The pictures stay out. Please retype every line below exactly.
--- Records provided ---
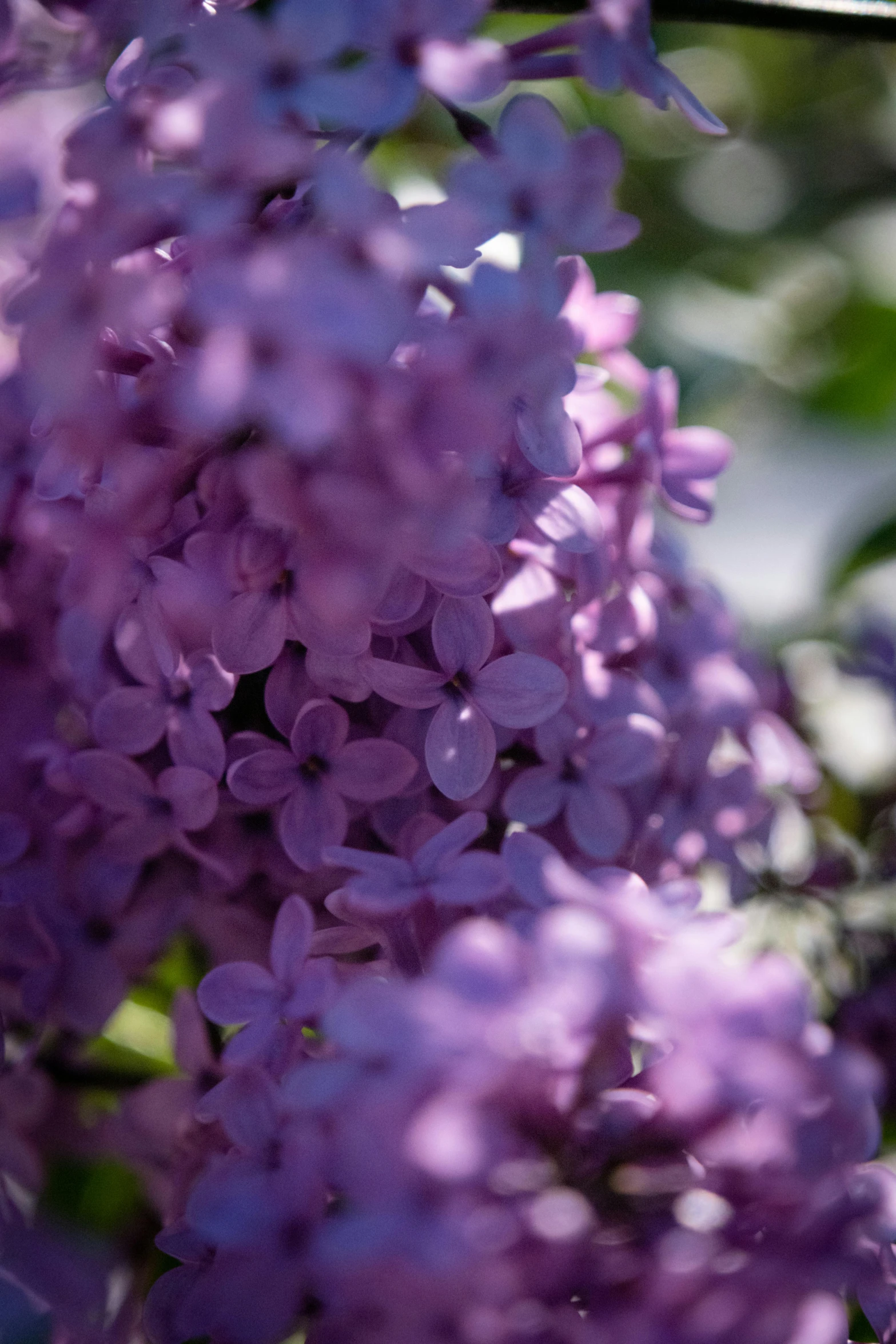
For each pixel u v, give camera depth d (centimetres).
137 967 32
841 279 46
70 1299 31
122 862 32
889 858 36
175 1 29
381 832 31
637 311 31
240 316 27
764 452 46
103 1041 34
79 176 28
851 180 50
---
(Answer section):
For each pixel u v, give camera depth d (centimetres).
137 967 32
841 279 46
70 1299 31
122 862 32
889 858 36
175 1 29
381 832 31
637 311 31
240 316 27
764 452 46
103 1041 34
79 176 28
851 180 50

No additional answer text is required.